Almost unrelated words. From thefreedictionary.com: simulate stimulate.
Ok, objection noted. My first sentence, however, stands and they still have magic.
Though this might be a matter similar to the clocks—nobody has thought of doing it, so it hasn’t been done.
I should probably have been clearer: the reason classes are often scheduled at the same time is because it’s impossible not to. You have some amount of staff, each of whom have to teach some amount of lower level and/or elective classes, and then you have a couple hundred students each of whom pick 5-7 (or whatever it is, I haven’t read the books recently) electives in whatever combination most appeals to them. The chances of not having a collision anywhere in the whole timetable are pretty damn low. Non-magical schools deal with collisions by forcing students with unpopular combinations to change one of their options (which is what my school did), or by offering a an extra class during lunch or outside regular school hours (which I’ve heard of other schools doing)

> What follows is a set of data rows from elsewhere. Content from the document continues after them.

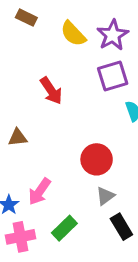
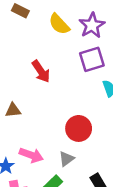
pink arrow: (40, 192) -> (31, 155), turned -105
gray triangle: (105, 196) -> (66, 159), moved

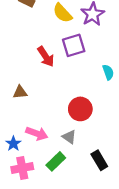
purple square: (92, 59) -> (74, 45), moved
gray triangle: (66, 159) -> (69, 137), turned -48

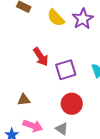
purple square: (74, 45) -> (66, 70), moved
brown triangle: (20, 92) -> (24, 100), moved

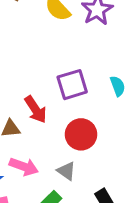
red arrow: (41, 57) -> (36, 109), moved

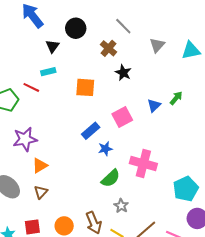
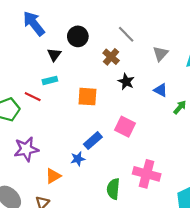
blue triangle: (154, 105) -> (160, 90), moved, turned -48
pink square: (122, 117) -> (125, 127), turned -36
blue star: (105, 149) -> (78, 159), moved
orange triangle: (40, 166) -> (53, 176), moved
green semicircle: (111, 178) -> (113, 189), turned 138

And house elves. There are almost certainly spirits of intellect they could summon too! If not, they have had time to do plenty of selective breeding on their chattel. That said… HP wizard authorities are really thick when it comes to these things.
It’s not that weird. School timetabling is hard (probably NP-hard, since the best way to do it by computer is stimulated annealing followed by human tweaks. In reality it’s pretty much always done entirely by hand), and it’s normal in regular schools for uncommon elective pairs (for example, computing and art) to be scheduled at the same time.